→ Dataset records
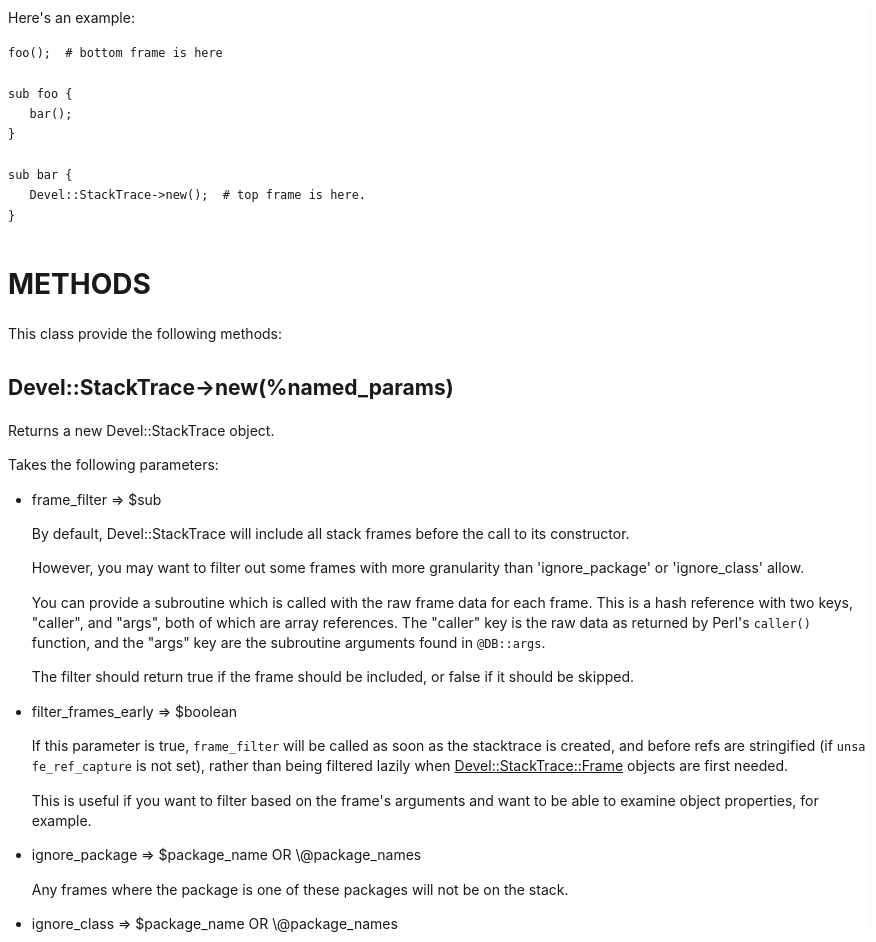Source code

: Here's an example:

    foo();  # bottom frame is here

    sub foo {
       bar();
    }

    sub bar {
       Devel::StackTrace->new();  # top frame is here.
    }

# METHODS

This class provide the following methods:

## Devel::StackTrace->new(%named\_params)

Returns a new Devel::StackTrace object.

Takes the following parameters:

- frame\_filter => $sub

    By default, Devel::StackTrace will include all stack frames before the
    call to its constructor.

    However, you may want to filter out some frames with more granularity
    than 'ignore\_package' or 'ignore\_class' allow.

    You can provide a subroutine which is called with the raw frame data
    for each frame. This is a hash reference with two keys, "caller", and
    "args", both of which are array references. The "caller" key is the
    raw data as returned by Perl's `caller()` function, and the "args"
    key are the subroutine arguments found in `@DB::args`.

    The filter should return true if the frame should be included, or
    false if it should be skipped.

- filter\_frames\_early => $boolean

    If this parameter is true, `frame_filter` will be called as soon as the
    stacktrace is created, and before refs are stringified (if
    `unsafe_ref_capture` is not set), rather than being filtered lazily when
    [Devel::StackTrace::Frame](https://metacpan.org/pod/Devel::StackTrace::Frame) objects are first needed.

    This is useful if you want to filter based on the frame's arguments and want
    to be able to examine object properties, for example.

- ignore\_package => $package\_name OR \\@package\_names

    Any frames where the package is one of these packages will not be on
    the stack.

- ignore\_class => $package\_name OR \\@package\_names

→ EXERCISE DESCRIPTION
Every word of the data should be reproduced exactly; please omit any pictures.

→ EXERCISE ANSWER
Source code

: Here's an example:

    foo();  # bottom frame is here

    sub foo {
       bar();
    }

    sub bar {
       Devel::StackTrace->new();  # top frame is here.
    }

# METHODS

This class provide the following methods:

## Devel::StackTrace->new(%named\_params)

Returns a new Devel::StackTrace object.

Takes the following parameters:

- frame\_filter => $sub

    By default, Devel::StackTrace will include all stack frames before the
    call to its constructor.

    However, you may want to filter out some frames with more granularity
    than 'ignore\_package' or 'ignore\_class' allow.

    You can provide a subroutine which is called with the raw frame data
    for each frame. This is a hash reference with two keys, "caller", and
    "args", both of which are array references. The "caller" key is the
    raw data as returned by Perl's `caller()` function, and the "args"
    key are the subroutine arguments found in `@DB::args`.

    The filter should return true if the frame should be included, or
    false if it should be skipped.

- filter\_frames\_early => $boolean

    If this parameter is true, `frame_filter` will be called as soon as the
    stacktrace is created, and before refs are stringified (if
    `unsafe_ref_capture` is not set), rather than being filtered lazily when
    [Devel::StackTrace::Frame](https://metacpan.org/pod/Devel::StackTrace::Frame) objects are first needed.

    This is useful if you want to filter based on the frame's arguments and want
    to be able to examine object properties, for example.

- ignore\_package => $package\_name OR \\@package\_names

    Any frames where the package is one of these packages will not be on
    the stack.

- ignore\_class => $package\_name OR \\@package\_names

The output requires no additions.